Original German WWII Afrika Korps Photo Album with Unpublished Erwin Rommel Pictures
Original Item: One-of-a-kind-album. This is an incredible personal photo album that measures approximately 12.5" x 9". It contains well over 150 photos on 48 pages with onion skin partitions between pages. Front cover features silver helmet badge and a badge that reads Kriegs Erinnerungen (War Memories). All photos are on period paper and held in place with corner stays. Incredibly there are three previously unknown and unpublished photos of ERWIN ROMMEL who is in uniform with his true mark dust goggles! The vast majority of photos are from North Africa with the Deutsches Afrikakorps, DAK!
Overall an INCREDIBLE photo album from the a German soldier (officer?) in the Deutsches Afrikakorps during World War Two.
The Afrika Korps formed on 11 January 1941 and one of Hitler's favorite generals, Erwin Rommel, was designated as commander on 11 February. Originally Hans von Funck was to have commanded it, but Hitler loathed von Funck, as he had been a personal staff officer of Werner von Fritsch until von Fritsch was dismissed in 1938.

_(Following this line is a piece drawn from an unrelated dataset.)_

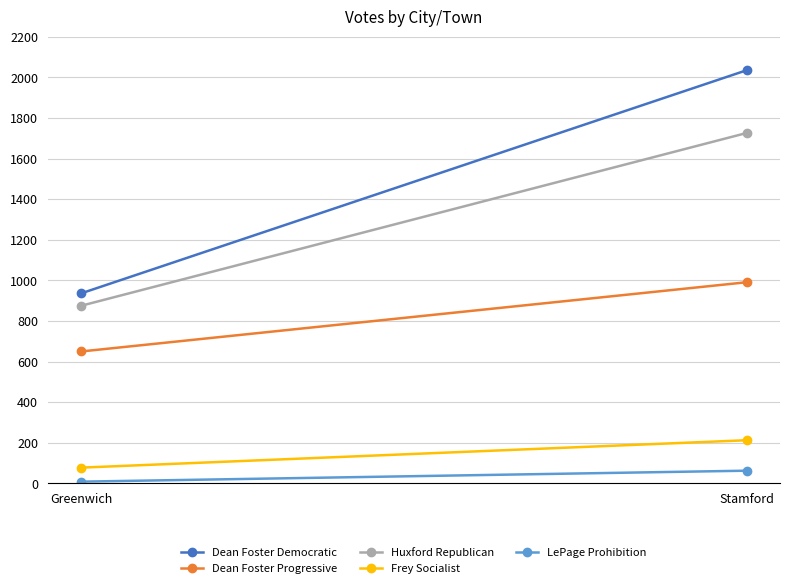

What is the label of the 2nd point from the right?

Greenwich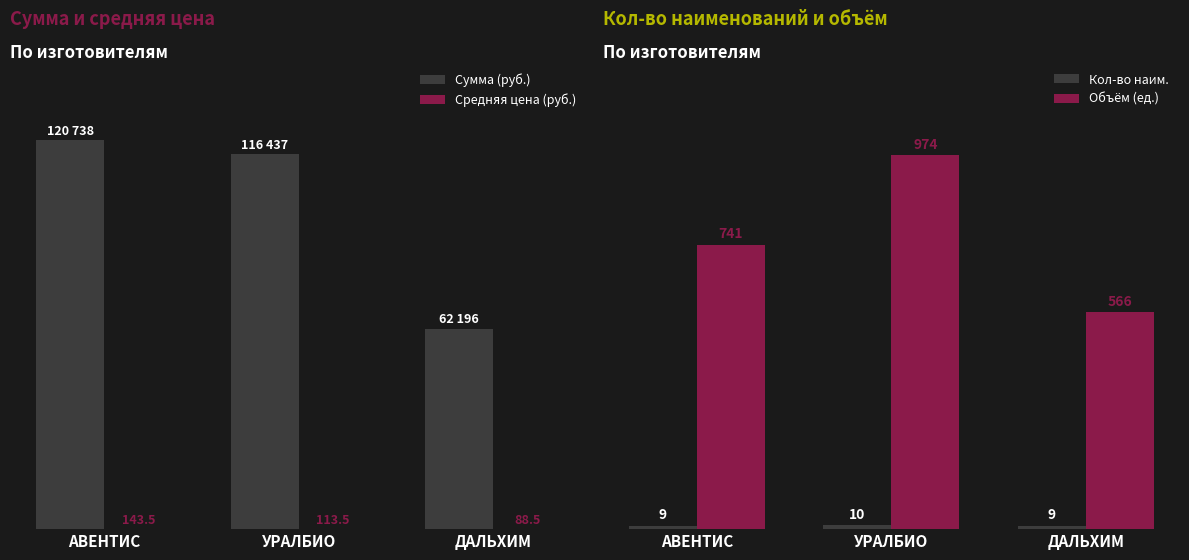

List the labels in order of Средняя цена (руб.) value, smallest first.

ДАЛЬХИМ, УРАЛБИО, АВЕНТИС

The German Armed Forces High Command (Oberkommando der Wehrmacht, OKW) had decided to send a "blocking force" to Libya to support the Italian army. The Italian army group had been routed by the British Commonwealth Western Desert Force in Operation Compass (9 December 1940 – 9 February 1941). The German blocking force, commanded by Rommel, at first consisted of a force based only on Panzer Regiment 5, which was put together from the second regiment of the 3rd Panzer Division. These elements were organized into the 5th Light Division when they arrived in Africa from 10 February – 12 March 1941. In late April and into May, the 5th Light Division was joined by elements of 15th Panzer Division, transferred from Italy. At this time, the Afrika Korps consisted of the two divisions, and was subordinated to the Italian chain of command in Africa.

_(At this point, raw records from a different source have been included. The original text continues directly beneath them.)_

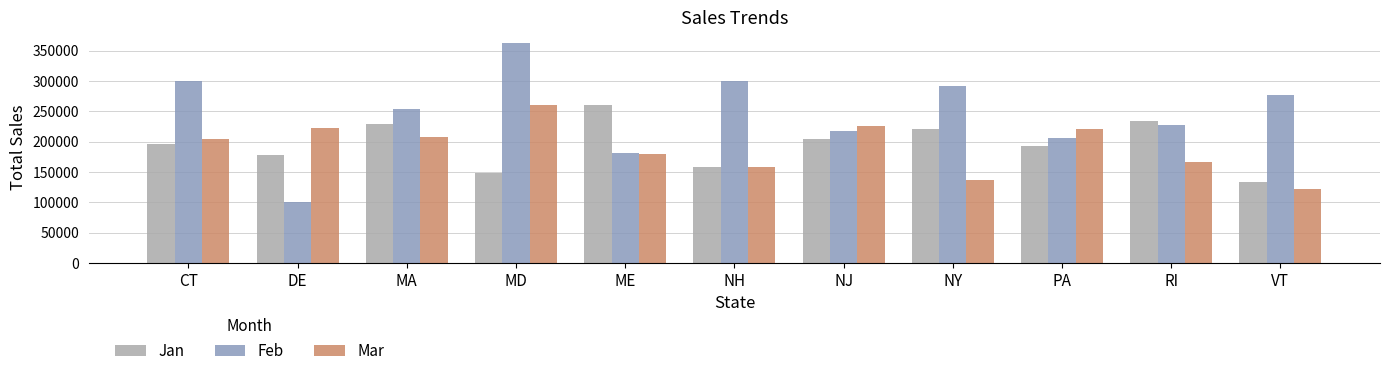

What is the approximate value of Mar at MA?

207411.1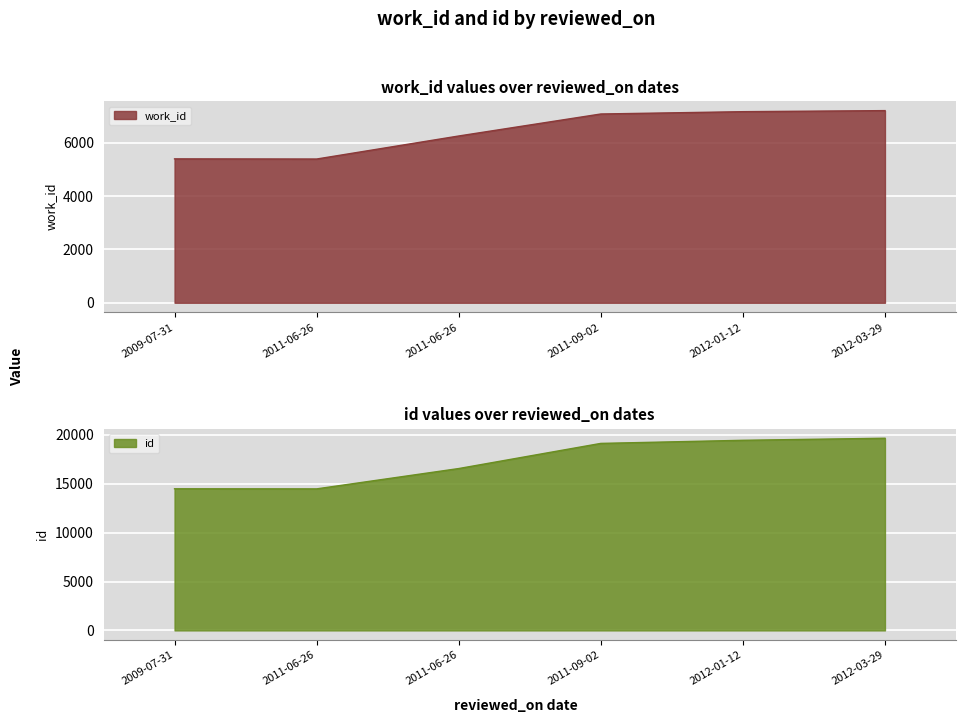

True or false: work_id has more than 2 points higher than both neighbors.

False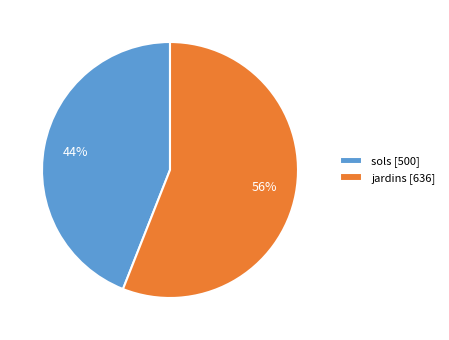

Is jardins the majority of the pie?

Yes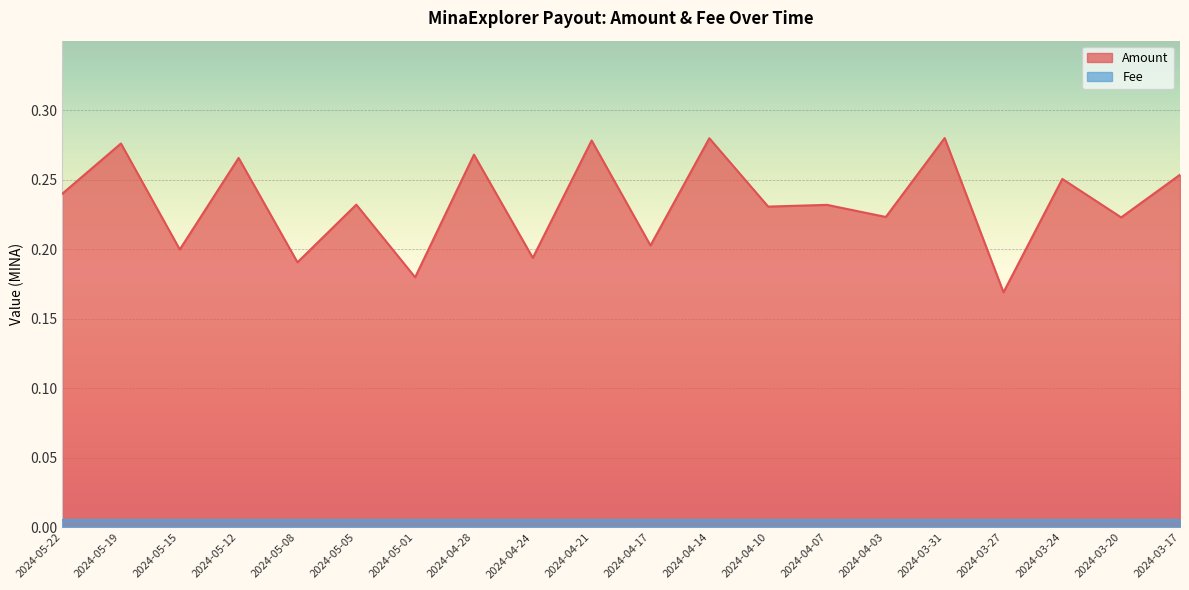

What is the smallest value displayed?

0.2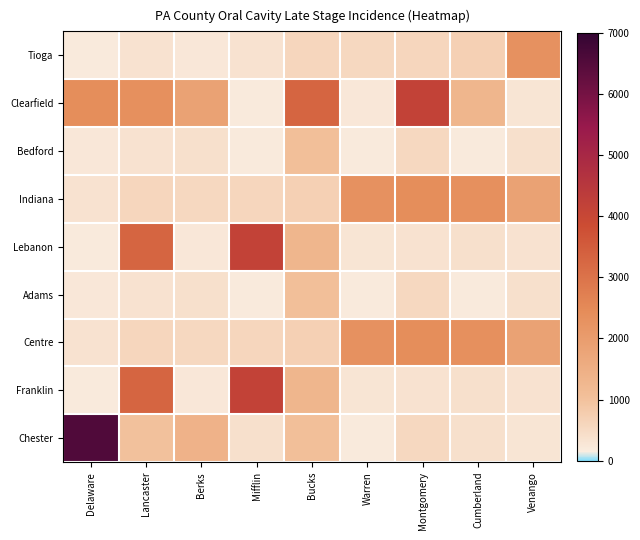

What is the difference between the highest and lowest values at Delaware?

127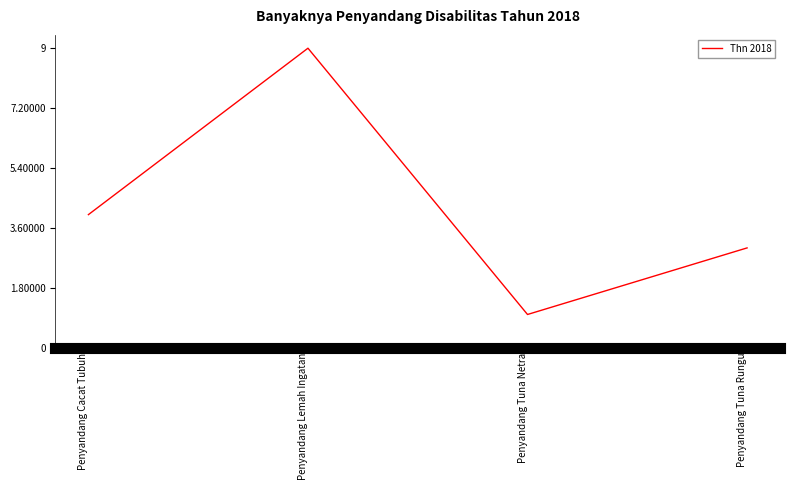

Reading left to right, list all the values displayed in this chart.

4	9	1	3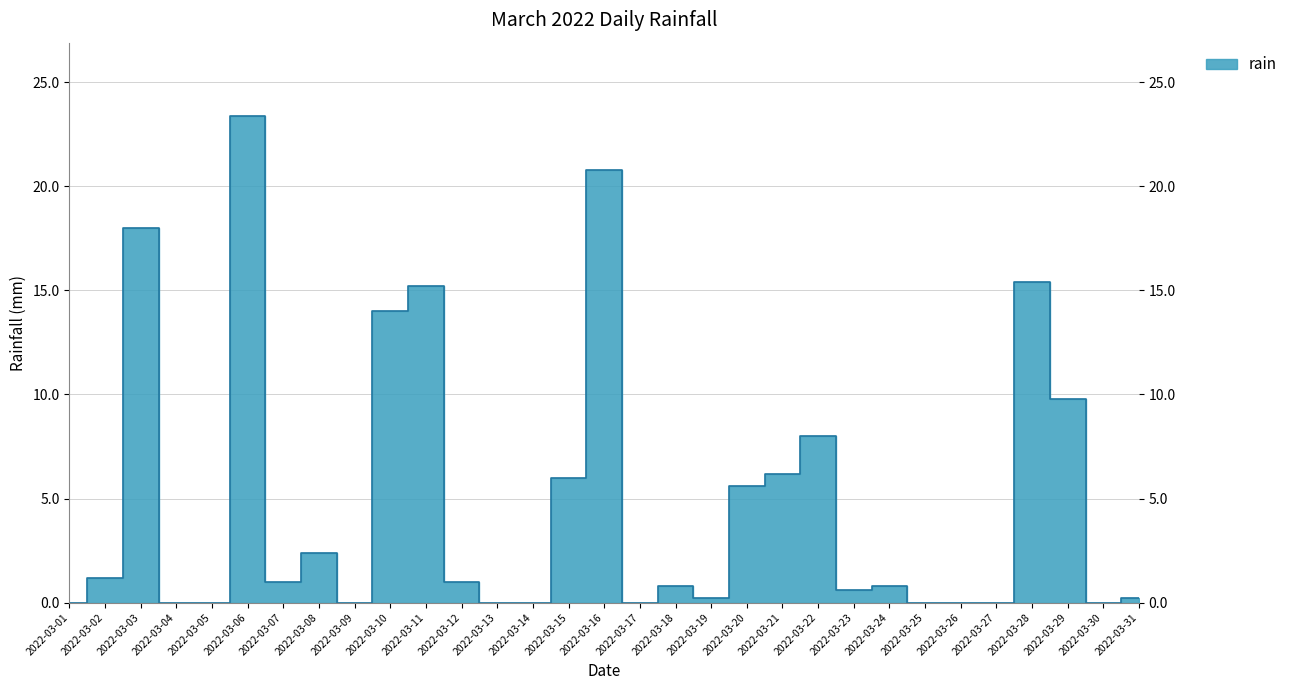

What value does the data have at 2022-03-06?

23.4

On 15 August 1941, the German 5th Light Division was redesignated 21st Panzer Division, the higher formation of which was still the Afrika Korps. During the summer of 1941, the OKW increased the presence in Africa and created a new headquarters called Panzer Group Africa. On 15 August, the Panzer Group was activated with Rommel in command, and command of the Afrika Korps was turned over to Ludwig Crüwell. The Panzer Group comprised the Afrika Korps, with some additional German units now in North Africa, plus two corps of Italian units. The Panzer Group was, in turn, redesignated as Panzer Army Africa on 30 January 1942.
After the German defeat in the Second Battle of El Alamein and the Allied landings in Morocco and Algeria (Operation Torch), the OKW once more upgraded the presence in Africa by adding first the XC Army Corps, under Nehring, in Tunisia on 19 November 1942, then an additional 5th Panzer Army on 8 December, under the command of Colonel-General Hans-Jürgen von Arnim.

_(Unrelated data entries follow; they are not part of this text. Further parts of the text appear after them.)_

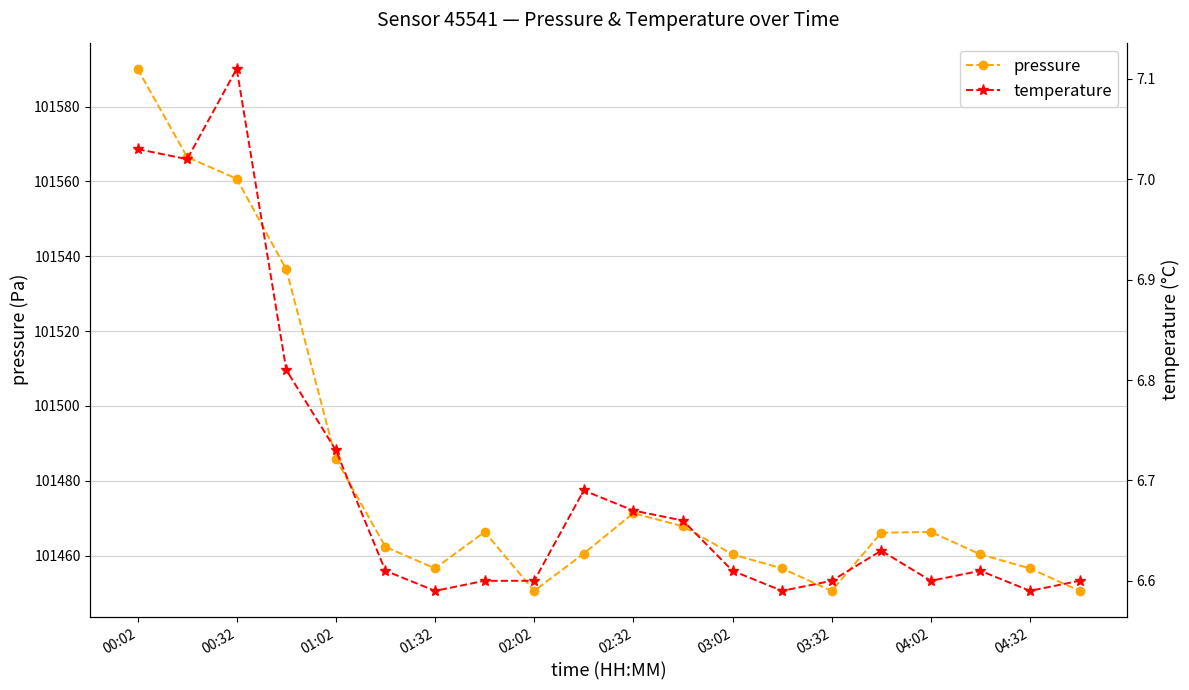

Reading right to left, list all the values displayed in this chart.

pressure: 101450.6	101456.6	101460.3	101466.3	101466.1	101450.6	101456.6	101460.3	101467.8	101471.3	101460.5	101450.6	101466.3	101456.6	101462.3	101485.8	101536.5	101560.7	101566.5	101590.1
temperature: 6.6	6.6	6.6	6.6	6.6	6.6	6.6	6.6	6.7	6.7	6.7	6.6	6.6	6.6	6.6	6.7	6.8	7.1	7.0	7.0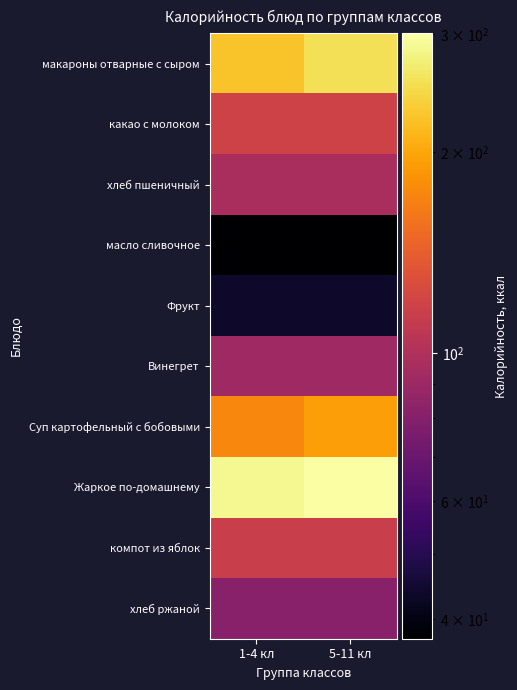

Rank the series at 5-11 кл from lowest to highest value.

масло сливочное, Фрукт, хлеб ржаной, Винегрет, хлеб пшеничный, компот из яблок, какао с молоком, Суп картофельный с бобовыми, макароны отварные с сыром, Жаркое по-домашнему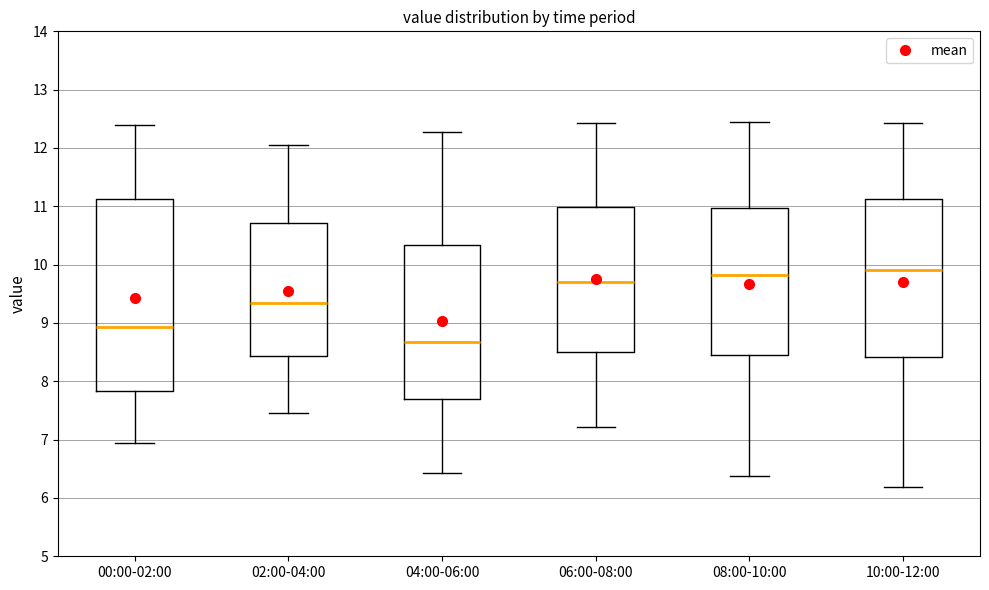

Where is the upper edge of the box for 00:00-02:00 on the y-axis? The values are not printed on the chart, so give them approximately, as read against the axis.

11.1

On 23 February 1943, the original Panzer Army Africa, which had since been re-styled as the German-Italian Panzer Army, was now redesignated as the Italian 1st Army and put under the command of Italian general Giovanni Messe. Rommel, meanwhile, was placed in command of a new Army Group Africa, created to control both the Italian 1st Army and the 5th Panzer Army. The remnants of the Afrika Korps and surviving units of the 1st Italian Army retreated into Tunisia. Command of the Army Group was turned over to Arnim in March. On 13 May, the Afrika Korps surrendered, along with all other remaining Axis forces in North Africa.
Most Afrika Korps POWs were transported to the United States and held in Camp Shelby in Mississippi, Camp Hearne in Texas and other POW camps until the end of the war.